*Excerpt to read*
-=-=-=-=-

Last edited by rhwestfall; November 28th, 2012 at 01:28 PM.
My cold water line is around 10 degrees Celsius, 50 degrees Fahrenheit, and the coldest I dove has been 5 degrees C (41 or so F?). Doable wet but I'm thinking I'll want to move to a drysuit sometime in the future for my local diving.
Basically if I get one of those 'ice cream headaches' it's cold water to me.
45F is the number I commonly hear for regulators being at risk. Of course if you breathe hard enough issues a bit warmer may be possible. Between individual regulator design, condition and loading there's nothing absolute.
My ever growing collection of assorted ramblings on scuba topics can be read here.
No sequence of classes will make a good diver out of you, if you aren't actively diving and practicing in the meantime.
If I remember discussions of recent, below 45 degrees is a typical threshold (including manufacturer's literature) for a desire to implement cold water regulators. I have seen "cold water incidents" at 48 degrees. For me I use 50 degrees.

-=-=-=-=-

*Dataset section*
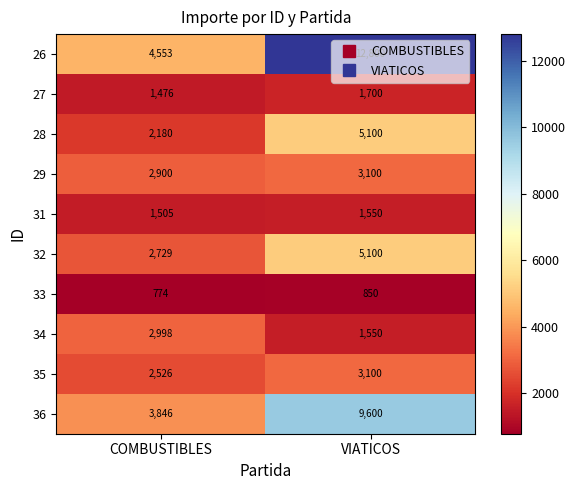

What is the total value across all series at VIATICOS?

44450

-=-=-=-=-

*The task*
Could you carry on the scuba discussion about cold-water thresholds, picking up after its final post?

*Reply*
Agreed 100%, as I too have seen incidents of free flow in water in the high 40 degree range. If there is any chance that you will encounter water in the sub-50 degree fahrenheit / sub-10 degree celsius range, go for an environmentally sealed / cold water kit equipped first stage rather than a typical unequipped "tropical" first stage set up to minimize the chance of free flow due to cold water use. While I own Aqualung, US Divers and Mares regulators with environmental kits for my personal use, almost all of today's manufacturers offer a reliable, high performance regulator with cold water protection, either as a standard or optional feature.